Find the line containing "er en regresjon, men et tegn på et annet" in the entries below. Restate it and each line after it, word for word, up to and including the line containing "Slik kan en robotstøvsuger forandre".

● ● ●

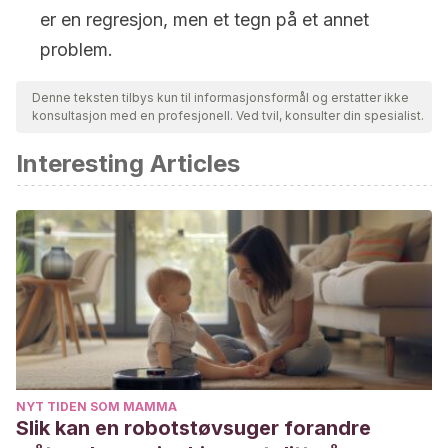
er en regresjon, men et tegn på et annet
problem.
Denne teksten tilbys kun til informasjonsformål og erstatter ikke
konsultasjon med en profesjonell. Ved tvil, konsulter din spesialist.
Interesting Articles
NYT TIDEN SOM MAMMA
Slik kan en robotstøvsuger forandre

● ● ●

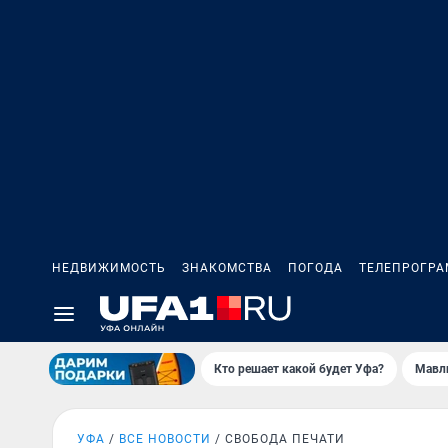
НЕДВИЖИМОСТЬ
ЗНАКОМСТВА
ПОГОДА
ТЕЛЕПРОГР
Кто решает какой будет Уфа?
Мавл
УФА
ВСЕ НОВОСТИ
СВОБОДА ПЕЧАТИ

● ● ●

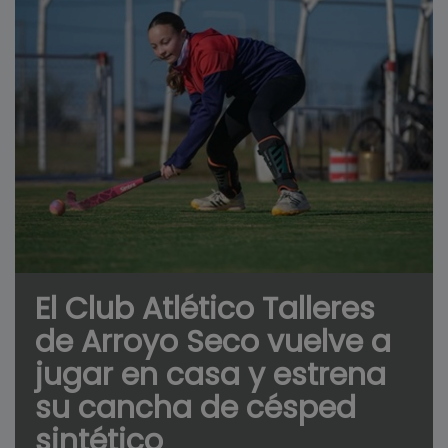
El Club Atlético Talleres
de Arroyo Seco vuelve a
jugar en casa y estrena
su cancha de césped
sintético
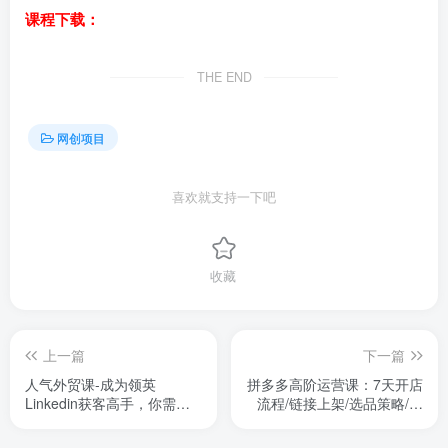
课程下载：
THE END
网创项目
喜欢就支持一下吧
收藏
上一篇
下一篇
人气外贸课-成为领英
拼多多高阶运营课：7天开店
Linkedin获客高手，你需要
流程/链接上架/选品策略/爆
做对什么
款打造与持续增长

● ● ●

[WRITTEN SOLUTION]:
er en regresjon, men et tegn på et annet
problem.
Denne teksten tilbys kun til informasjonsformål og erstatter ikke
konsultasjon med en profesjonell. Ved tvil, konsulter din spesialist.
Interesting Articles
NYT TIDEN SOM MAMMA
Slik kan en robotstøvsuger forandre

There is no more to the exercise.